Oral probiotic use in CRS has been assessed in several studies. The use of oral Enterococcus faecalis showed benefit in treating CRS and recurrent acute rhinosinusitis in two studies.65, 66 The benefit was seen to last for up to 8 months in one randomized study in which probiotic was administered for 6 months.65 Although the use of probiotics is well described in gastrointestinal research, the use in CRS remains limited.

Virome, mycobiome and future research

A large number of DNA viruses, single-stranded RNA viruses and bacteriophages have been detected in healthy adults.67 Several studies have shown a variety of abundance of viruses in CRS including coronavirus.68, 69, 70, 71 Virus replication can damage the mucosal lining and increase the bacterial adhesion to the mucosa. These factors may play a role in the pathogenesis of CRS. As the techniques of identifying these organisms improve along with better understanding and identification of the taxa, a better understanding of sinonasal virome will develop.

Several molecular based studies have determined mycobiome of the sinus mucosa.72, 73, 74

Cryptococcus neoformans, Aspergillus species and Malassezia species have all been identified in CRS mucosa with the Malassezia also being seen in healthy sinus mucosa.75 The newer targets with sequencing approaches are detecting fungi more often in healthy and inflamed sinus mucosa.74 Prior research has also shown that fungi can interact with S. aureus and P. aeruginosa in the sinonasal mucosa.76, 77 Fungi may act synergistically with pathogenic bacterial colonies to play a role in the pathogenesis of CRS.34

Our understanding of microorganisms in the paranasal sinus is still in its incomplete.
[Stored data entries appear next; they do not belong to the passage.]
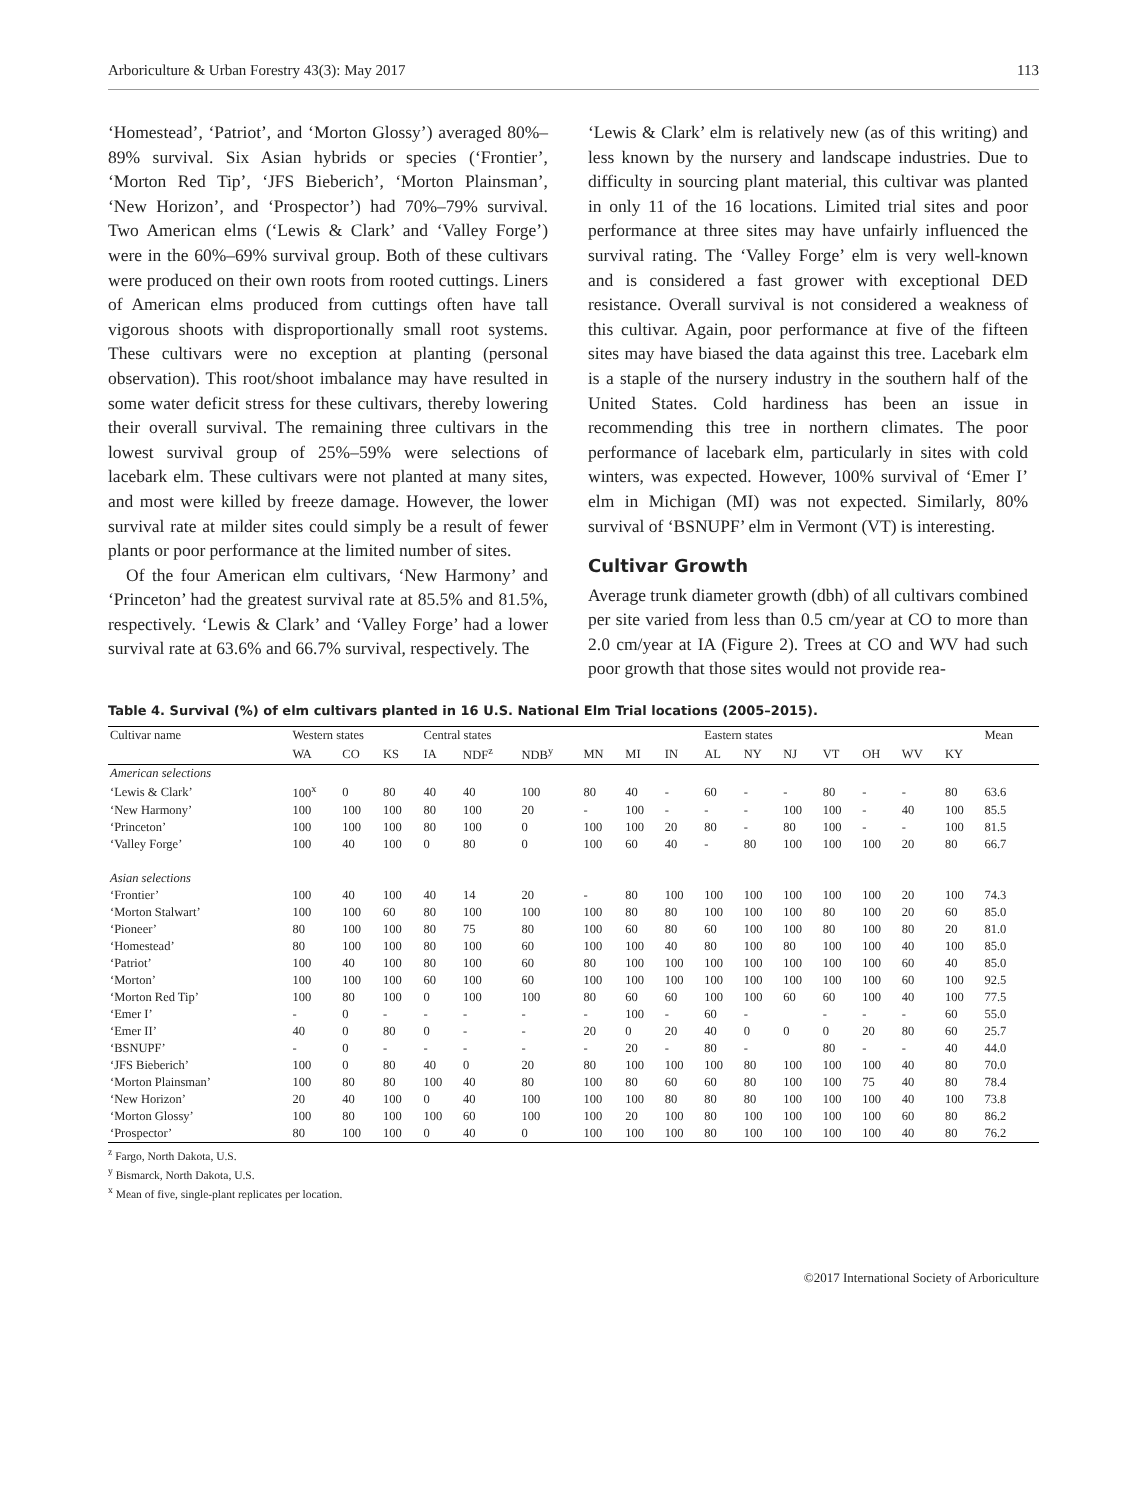Arboriculture & Urban Forestry 43(3): May 2017 113
‘Homestead’, ‘Patriot’, and ‘Morton Glossy’) averaged 80%–89% survival. Six Asian hybrids or species (‘Frontier’, ‘Morton Red Tip’, ‘JFS Bieberich’, ‘Morton Plainsman’, ‘New Horizon’, and ‘Prospector’) had 70%–79% survival. Two American elms (‘Lewis & Clark’ and ‘Valley Forge’) were in the 60%–69% survival group. Both of these cultivars were produced on their own roots from rooted cuttings. Liners of American elms produced from cuttings often have tall vigorous shoots with disproportionally small root systems. These cultivars were no exception at planting (personal observation). This root/shoot imbalance may have resulted in some water deficit stress for these cultivars, thereby lowering their overall survival. The remaining three cultivars in the lowest survival group of 25%–59% were selections of lacebark elm. These cultivars were not planted at many sites, and most were killed by freeze damage. However, the lower survival rate at milder sites could simply be a result of fewer plants or poor performance at the limited number of sites.
Of the four American elm cultivars, ‘New Harmony’ and ‘Princeton’ had the greatest survival rate at 85.5% and 81.5%, respectively. ‘Lewis & Clark’ and ‘Valley Forge’ had a lower survival rate at 63.6% and 66.7% survival, respectively. The
‘Lewis & Clark’ elm is relatively new (as of this writing) and less known by the nursery and landscape industries. Due to difficulty in sourcing plant material, this cultivar was planted in only 11 of the 16 locations. Limited trial sites and poor performance at three sites may have unfairly influenced the survival rating. The ‘Valley Forge’ elm is very well-known and is considered a fast grower with exceptional DED resistance. Overall survival is not considered a weakness of this cultivar. Again, poor performance at five of the fifteen sites may have biased the data against this tree. Lacebark elm is a staple of the nursery industry in the southern half of the United States. Cold hardiness has been an issue in recommending this tree in northern climates. The poor performance of lacebark elm, particularly in sites with cold winters, was expected. However, 100% survival of ‘Emer I’ elm in Michigan (MI) was not expected. Similarly, 80% survival of ‘BSNUPF’ elm in Vermont (VT) is interesting.
Cultivar Growth
Average trunk diameter growth (dbh) of all cultivars combined per site varied from less than 0.5 cm/year at CO to more than 2.0 cm/year at IA (Figure 2). Trees at CO and WV had such poor growth that those sites would not provide rea-
Table 4. Survival (%) of elm cultivars planted in 16 U.S. National Elm Trial locations (2005–2015).
| Cultivar name | Western states | | | Central states | | | | | | Eastern states | | | | | | | Mean |
| --- | --- | --- | --- | --- | --- | --- | --- | --- | --- | --- | --- | --- | --- | --- | --- | --- | --- |
| | WA | CO | KS | IA | NDF<sup>z</sup> | NDB<sup>y</sup> | MN | MI | IN | AL | NY | NJ | VT | OH | WV | KY | |
| American selections | | | | | | | | | | | | | | | | | |
| ‘Lewis & Clark’ | 100<sup>x</sup> | 0 | 80 | 40 | 40 | 100 | 80 | 40 | - | 60 | - | - | 80 | - | - | 80 | 63.6 |
| ‘New Harmony’ | 100 | 100 | 100 | 80 | 100 | 20 | - | 100 | - | - | - | 100 | 100 | - | 40 | 100 | 85.5 |
| ‘Princeton’ | 100 | 100 | 100 | 80 | 100 | 0 | 100 | 100 | 20 | 80 | - | 80 | 100 | - | - | 100 | 81.5 |
| ‘Valley Forge’ | 100 | 40 | 100 | 0 | 80 | 0 | 100 | 60 | 40 | - | 80 | 100 | 100 | 100 | 20 | 80 | 66.7 |
| Asian selections | | | | | | | | | | | | | | | | | |
| ‘Frontier’ | 100 | 40 | 100 | 40 | 14 | 20 | - | 80 | 100 | 100 | 100 | 100 | 100 | 100 | 20 | 100 | 74.3 |
| ‘Morton Stalwart’ | 100 | 100 | 60 | 80 | 100 | 100 | 100 | 80 | 80 | 100 | 100 | 100 | 80 | 100 | 20 | 60 | 85.0 |
| ‘Pioneer’ | 80 | 100 | 100 | 80 | 75 | 80 | 100 | 60 | 80 | 60 | 100 | 100 | 80 | 100 | 80 | 20 | 81.0 |
| ‘Homestead’ | 80 | 100 | 100 | 80 | 100 | 60 | 100 | 100 | 40 | 80 | 100 | 80 | 100 | 100 | 40 | 100 | 85.0 |
| ‘Patriot’ | 100 | 40 | 100 | 80 | 100 | 60 | 80 | 100 | 100 | 100 | 100 | 100 | 100 | 100 | 60 | 40 | 85.0 |
| ‘Morton’ | 100 | 100 | 100 | 60 | 100 | 60 | 100 | 100 | 100 | 100 | 100 | 100 | 100 | 100 | 60 | 100 | 92.5 |
| ‘Morton Red Tip’ | 100 | 80 | 100 | 0 | 100 | 100 | 80 | 60 | 60 | 100 | 100 | 60 | 60 | 100 | 40 | 100 | 77.5 |
| ‘Emer I’ | - | 0 | - | - | - | - | - | 100 | - | 60 | - | | - | - | - | 60 | 55.0 |
| ‘Emer II’ | 40 | 0 | 80 | 0 | - | - | 20 | 0 | 20 | 40 | 0 | 0 | 0 | 20 | 80 | 60 | 25.7 |
| ‘BSNUPF’ | - | 0 | - | - | - | - | - | 20 | - | 80 | - | | 80 | - | - | 40 | 44.0 |
| ‘JFS Bieberich’ | 100 | 0 | 80 | 40 | 0 | 20 | 80 | 100 | 100 | 100 | 80 | 100 | 100 | 100 | 40 | 80 | 70.0 |
| ‘Morton Plainsman’ | 100 | 80 | 80 | 100 | 40 | 80 | 100 | 80 | 60 | 60 | 80 | 100 | 100 | 75 | 40 | 80 | 78.4 |
| ‘New Horizon’ | 20 | 40 | 100 | 0 | 40 | 100 | 100 | 100 | 80 | 80 | 80 | 100 | 100 | 100 | 40 | 100 | 73.8 |
| ‘Morton Glossy’ | 100 | 80 | 100 | 100 | 60 | 100 | 100 | 20 | 100 | 80 | 100 | 100 | 100 | 100 | 60 | 80 | 86.2 |
| ‘Prospector’ | 80 | 100 | 100 | 0 | 40 | 0 | 100 | 100 | 100 | 80 | 100 | 100 | 100 | 100 | 40 | 80 | 76.2 |
<sup>z</sup> Fargo, North Dakota, U.S.
<sup>y</sup> Bismarck, North Dakota, U.S.
<sup>x</sup> Mean of five, single-plant replicates per location.
©2017 International Society of Arboriculture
Although there is some association between the viral, fungal and bacterial organisms and CRS, the exact nature and importance of the relationship is still unclear.

Conclusion

The role played by microbiomes in CRS is difficult to be clearly defined at the current time due to the difficulties in the laboratory techniques and small studies with limited sample size. As larger, longitudinal and multilevel studies are being designed, the role of microbiomes in CRS and the role for specific treatments such as probiotics and “mucus” transplantation would become more clear. Rapid progress is also being made in laboratory techniques that enable determination of the composition of the sinonasal microbiome in CRS. Hopefully, the result of current investigations will soon inform antibiotic, probiotic and surgical treatments.

Conflicts of interest

Rahuram Sivasubramaniam and Richard Douglas declare no actual or potential conflicts of interest.